Description of the task:
From the first line through the line containing "54 AIRPORT FUND", transcribe the records exactly and include no other lines.

Records provided Block Start

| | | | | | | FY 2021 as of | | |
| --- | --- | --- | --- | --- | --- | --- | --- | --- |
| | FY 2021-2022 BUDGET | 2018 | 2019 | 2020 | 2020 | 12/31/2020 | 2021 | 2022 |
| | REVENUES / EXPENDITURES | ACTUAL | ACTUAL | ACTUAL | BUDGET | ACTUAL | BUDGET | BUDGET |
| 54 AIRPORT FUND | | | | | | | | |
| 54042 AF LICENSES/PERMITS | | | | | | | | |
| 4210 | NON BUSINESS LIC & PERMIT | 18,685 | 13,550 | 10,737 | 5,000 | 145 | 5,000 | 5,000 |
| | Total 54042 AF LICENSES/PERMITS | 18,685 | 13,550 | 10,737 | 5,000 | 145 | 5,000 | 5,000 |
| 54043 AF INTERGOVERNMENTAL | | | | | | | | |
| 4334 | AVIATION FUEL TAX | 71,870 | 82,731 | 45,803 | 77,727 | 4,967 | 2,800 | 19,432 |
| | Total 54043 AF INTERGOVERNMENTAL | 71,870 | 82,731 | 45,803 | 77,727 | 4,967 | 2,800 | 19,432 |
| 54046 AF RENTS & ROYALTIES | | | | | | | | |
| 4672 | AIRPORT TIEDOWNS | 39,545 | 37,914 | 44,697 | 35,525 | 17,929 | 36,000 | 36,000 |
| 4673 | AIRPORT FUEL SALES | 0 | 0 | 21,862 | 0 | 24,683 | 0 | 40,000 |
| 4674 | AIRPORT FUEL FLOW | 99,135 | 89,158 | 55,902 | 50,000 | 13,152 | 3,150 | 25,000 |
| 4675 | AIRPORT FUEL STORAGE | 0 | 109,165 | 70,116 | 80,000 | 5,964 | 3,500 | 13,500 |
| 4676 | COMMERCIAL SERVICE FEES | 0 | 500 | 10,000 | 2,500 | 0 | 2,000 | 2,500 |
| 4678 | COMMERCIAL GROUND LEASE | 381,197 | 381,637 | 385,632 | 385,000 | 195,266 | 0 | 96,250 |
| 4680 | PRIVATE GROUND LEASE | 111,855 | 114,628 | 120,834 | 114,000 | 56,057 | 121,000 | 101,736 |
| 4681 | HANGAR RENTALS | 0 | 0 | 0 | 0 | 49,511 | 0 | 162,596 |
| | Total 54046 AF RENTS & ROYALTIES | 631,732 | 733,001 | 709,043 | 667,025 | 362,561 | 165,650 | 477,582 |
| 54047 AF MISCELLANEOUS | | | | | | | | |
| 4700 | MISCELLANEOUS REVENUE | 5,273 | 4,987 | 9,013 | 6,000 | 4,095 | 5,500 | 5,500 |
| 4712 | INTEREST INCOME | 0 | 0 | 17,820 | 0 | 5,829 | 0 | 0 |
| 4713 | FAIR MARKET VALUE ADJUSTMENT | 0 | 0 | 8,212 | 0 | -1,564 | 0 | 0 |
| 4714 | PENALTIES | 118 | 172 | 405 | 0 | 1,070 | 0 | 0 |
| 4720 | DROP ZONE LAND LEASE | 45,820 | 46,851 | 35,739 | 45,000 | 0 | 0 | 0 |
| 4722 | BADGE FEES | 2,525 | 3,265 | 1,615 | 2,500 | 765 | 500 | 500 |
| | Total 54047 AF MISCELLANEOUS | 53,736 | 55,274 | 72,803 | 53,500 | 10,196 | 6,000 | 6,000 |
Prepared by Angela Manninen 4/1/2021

Records provided Block End

Output of the exercise:
| | | | | | | FY 2021 as of | | |
| --- | --- | --- | --- | --- | --- | --- | --- | --- |
| | FY 2021-2022 BUDGET | 2018 | 2019 | 2020 | 2020 | 12/31/2020 | 2021 | 2022 |
| | REVENUES / EXPENDITURES | ACTUAL | ACTUAL | ACTUAL | BUDGET | ACTUAL | BUDGET | BUDGET |
| 54 AIRPORT FUND | | | | | | | | |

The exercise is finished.